You must hold him, she had said: a promise.
She did not know me; I didn't know myself. I was something wild in her wood, as she was in mine, maybe human, maybe not, but even human I recognized her. My mother had called her, Laurel was calling her. She was the death of the heart, and she harvested in the dead of winter. She was transforming my world around me, reaching out to those I loved, changing them to suit her season. She had my mother, she had Corbet; she would take Laurel, she would take me, in the end, because I would follow my heart. But neither of us knew what I could or couldn't do within her wood.
I heard something whisper through the air, and turned. A white owl flew across the room into the tapestry. It gazed at me out of wide, golden eyes before it faded into formless thread. This time it didn't ask its mocking question. It only asked what it already knew. She had said: You must be human to love.
Neither of us knew this Rois.
I got up finally, before the world turned black and my father came for me. Snow mingled with the fading light as I drove home; flakes, catching in my eyelashes, seemed too heavy to bear. The snow never seemed to touch the ground; everything blurred around me. I held the reins, but the horses chose their path, it seemed, carrying me beyond the daylight toward an unfamiliar dark.
But they stopped in a familiar place. My father, hearing the sleigh, came out to take the horses in. "Where have you been?" he kept asking. "Where have you been? In that cold house all this time?"
"Yes," I said. He looked at me closely, but blamed the raw winds for my reddened eyes. I did not know who to blame: him for not seeing enough, my mother for seeing too much in a fall of summer light. Neither, I decided; neither was to blame. Blame lay in another world; that much I could see clearly, even in the gathering night.

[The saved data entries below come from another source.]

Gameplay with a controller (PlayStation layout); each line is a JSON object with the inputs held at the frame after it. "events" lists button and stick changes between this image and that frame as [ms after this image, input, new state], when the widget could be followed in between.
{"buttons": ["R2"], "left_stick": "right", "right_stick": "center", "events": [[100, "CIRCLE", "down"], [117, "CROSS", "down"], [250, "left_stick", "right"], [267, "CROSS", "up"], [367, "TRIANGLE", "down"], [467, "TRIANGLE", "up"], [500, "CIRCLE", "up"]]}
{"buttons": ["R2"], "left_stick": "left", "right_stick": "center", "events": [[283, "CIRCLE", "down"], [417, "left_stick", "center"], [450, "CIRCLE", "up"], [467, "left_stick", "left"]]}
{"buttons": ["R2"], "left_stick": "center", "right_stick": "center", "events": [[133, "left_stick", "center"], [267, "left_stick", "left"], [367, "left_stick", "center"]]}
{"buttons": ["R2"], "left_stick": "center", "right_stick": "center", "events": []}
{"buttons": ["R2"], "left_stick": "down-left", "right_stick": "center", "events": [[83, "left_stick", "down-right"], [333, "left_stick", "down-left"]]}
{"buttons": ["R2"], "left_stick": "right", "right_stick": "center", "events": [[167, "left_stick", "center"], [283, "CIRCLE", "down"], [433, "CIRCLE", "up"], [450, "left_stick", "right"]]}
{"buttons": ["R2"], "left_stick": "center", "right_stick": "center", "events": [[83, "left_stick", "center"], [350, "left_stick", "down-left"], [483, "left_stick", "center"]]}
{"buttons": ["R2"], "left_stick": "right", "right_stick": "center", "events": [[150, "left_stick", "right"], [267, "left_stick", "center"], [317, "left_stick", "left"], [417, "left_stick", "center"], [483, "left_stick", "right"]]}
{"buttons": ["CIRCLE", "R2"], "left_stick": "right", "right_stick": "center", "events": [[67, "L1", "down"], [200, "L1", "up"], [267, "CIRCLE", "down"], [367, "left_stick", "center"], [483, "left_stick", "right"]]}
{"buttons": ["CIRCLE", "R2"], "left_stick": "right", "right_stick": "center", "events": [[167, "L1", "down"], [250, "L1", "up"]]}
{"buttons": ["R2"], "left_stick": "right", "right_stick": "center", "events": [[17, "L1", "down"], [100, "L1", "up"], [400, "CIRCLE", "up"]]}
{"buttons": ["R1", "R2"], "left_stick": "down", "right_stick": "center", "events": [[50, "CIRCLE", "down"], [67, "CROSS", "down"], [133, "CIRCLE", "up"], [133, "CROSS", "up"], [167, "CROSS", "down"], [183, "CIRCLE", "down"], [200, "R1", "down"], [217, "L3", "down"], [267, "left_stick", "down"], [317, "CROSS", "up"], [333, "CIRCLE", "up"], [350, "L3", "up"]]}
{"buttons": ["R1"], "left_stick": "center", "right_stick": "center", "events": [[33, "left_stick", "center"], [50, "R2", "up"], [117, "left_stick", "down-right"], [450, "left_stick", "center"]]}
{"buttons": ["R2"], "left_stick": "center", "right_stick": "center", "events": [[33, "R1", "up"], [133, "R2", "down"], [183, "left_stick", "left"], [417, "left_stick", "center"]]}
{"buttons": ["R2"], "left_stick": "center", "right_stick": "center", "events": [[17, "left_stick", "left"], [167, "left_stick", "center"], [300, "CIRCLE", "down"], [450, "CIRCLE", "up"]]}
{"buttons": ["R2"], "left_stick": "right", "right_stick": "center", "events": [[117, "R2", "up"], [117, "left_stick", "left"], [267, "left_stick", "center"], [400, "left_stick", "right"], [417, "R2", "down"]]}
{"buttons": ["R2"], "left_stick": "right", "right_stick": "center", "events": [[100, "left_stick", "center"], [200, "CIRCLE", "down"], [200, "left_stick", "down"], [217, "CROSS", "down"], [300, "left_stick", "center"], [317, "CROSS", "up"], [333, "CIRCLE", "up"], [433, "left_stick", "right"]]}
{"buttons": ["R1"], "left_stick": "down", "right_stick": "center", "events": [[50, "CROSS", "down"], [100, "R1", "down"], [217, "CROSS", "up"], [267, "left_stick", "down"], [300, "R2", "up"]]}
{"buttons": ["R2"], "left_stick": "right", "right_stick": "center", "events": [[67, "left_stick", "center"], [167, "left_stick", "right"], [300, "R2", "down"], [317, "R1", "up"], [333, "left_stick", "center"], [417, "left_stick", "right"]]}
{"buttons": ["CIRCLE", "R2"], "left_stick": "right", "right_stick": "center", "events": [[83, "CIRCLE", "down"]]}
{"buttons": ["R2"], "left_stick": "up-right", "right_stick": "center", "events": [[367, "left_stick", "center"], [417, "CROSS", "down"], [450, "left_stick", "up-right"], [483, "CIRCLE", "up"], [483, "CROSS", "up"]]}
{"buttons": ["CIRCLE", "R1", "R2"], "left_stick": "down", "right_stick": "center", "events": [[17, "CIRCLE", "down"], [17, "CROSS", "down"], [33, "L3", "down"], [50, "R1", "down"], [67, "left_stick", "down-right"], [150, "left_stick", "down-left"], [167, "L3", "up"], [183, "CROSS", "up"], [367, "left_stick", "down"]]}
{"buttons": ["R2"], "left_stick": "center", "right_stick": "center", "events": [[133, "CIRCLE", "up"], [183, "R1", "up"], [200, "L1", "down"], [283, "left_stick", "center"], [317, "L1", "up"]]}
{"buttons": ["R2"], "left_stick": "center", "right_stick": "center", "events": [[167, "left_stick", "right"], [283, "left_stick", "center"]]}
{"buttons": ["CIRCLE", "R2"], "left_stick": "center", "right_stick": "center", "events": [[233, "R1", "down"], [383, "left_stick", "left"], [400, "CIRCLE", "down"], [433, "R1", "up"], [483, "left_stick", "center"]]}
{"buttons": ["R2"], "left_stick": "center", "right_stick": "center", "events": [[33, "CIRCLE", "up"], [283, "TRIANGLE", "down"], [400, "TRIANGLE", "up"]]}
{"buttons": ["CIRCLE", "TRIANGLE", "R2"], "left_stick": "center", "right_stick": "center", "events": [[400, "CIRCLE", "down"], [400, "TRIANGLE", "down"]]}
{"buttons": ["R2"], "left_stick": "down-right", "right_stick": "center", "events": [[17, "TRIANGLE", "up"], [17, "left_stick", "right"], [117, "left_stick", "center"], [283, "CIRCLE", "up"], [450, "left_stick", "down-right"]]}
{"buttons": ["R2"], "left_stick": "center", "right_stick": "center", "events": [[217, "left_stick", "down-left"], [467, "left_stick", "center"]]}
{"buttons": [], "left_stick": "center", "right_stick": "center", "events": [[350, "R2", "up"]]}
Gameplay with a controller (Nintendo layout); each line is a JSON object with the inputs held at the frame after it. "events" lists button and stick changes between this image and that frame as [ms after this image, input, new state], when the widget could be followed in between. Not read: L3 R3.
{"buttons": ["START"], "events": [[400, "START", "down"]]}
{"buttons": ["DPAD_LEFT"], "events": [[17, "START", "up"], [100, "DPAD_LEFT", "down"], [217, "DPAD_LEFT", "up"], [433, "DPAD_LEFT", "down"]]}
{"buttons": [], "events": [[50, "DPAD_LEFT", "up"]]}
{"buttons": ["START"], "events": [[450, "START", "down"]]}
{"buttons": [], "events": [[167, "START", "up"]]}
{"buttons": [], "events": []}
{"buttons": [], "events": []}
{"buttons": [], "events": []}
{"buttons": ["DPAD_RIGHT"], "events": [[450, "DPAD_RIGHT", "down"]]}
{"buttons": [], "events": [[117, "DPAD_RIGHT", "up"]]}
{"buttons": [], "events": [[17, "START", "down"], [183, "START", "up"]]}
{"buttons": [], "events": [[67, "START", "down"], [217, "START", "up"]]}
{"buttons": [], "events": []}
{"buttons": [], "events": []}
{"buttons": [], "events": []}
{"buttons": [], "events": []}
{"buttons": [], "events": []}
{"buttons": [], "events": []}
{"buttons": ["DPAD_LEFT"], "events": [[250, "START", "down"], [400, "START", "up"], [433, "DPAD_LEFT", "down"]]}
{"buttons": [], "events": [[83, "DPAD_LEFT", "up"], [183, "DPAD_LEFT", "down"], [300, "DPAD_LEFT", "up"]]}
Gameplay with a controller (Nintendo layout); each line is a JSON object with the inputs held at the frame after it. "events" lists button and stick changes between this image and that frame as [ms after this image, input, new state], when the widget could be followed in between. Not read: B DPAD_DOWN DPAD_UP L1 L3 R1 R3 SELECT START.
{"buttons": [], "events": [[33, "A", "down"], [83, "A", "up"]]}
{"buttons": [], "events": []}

"You look terrible," my father said brusquely. "I was just beginning to think you were coming into some sense." He turned the horses toward the barn. "Between the two of you," I heard, and he added a few more things that only the horses heard.
I sat down to supper with him and Laurel, but 1 could barely eat. Something kept pushing into my throat when I tried to swallow. I would see my mother's pale face, her thin, thin fingers, and, haunted, I could not eat for her, so I did not want to eat. I felt Laurel watching me; she had achieved more convincingly than I the art of eating air.
"Rois," she said softly. The barest hint of expression, troubled the dead calm in her face. "What did you find there?"
Ghosts, I thought. I hesitated; she would not believe nothing. Our father answered for me.
"Nothing," he said roundly, "and I don't want to hear any more of it, and that's the end of it."
But she had found something in my eyes more disturbing than nothing.
"Rois," she breathed, and I stood abruptly.
"Nothing," I repeated, and was as startled as they were by the fierceness in my voice. "You were right. So don't ask me again. And he is right. That's the end of it So I wish you would eat something besides nothing."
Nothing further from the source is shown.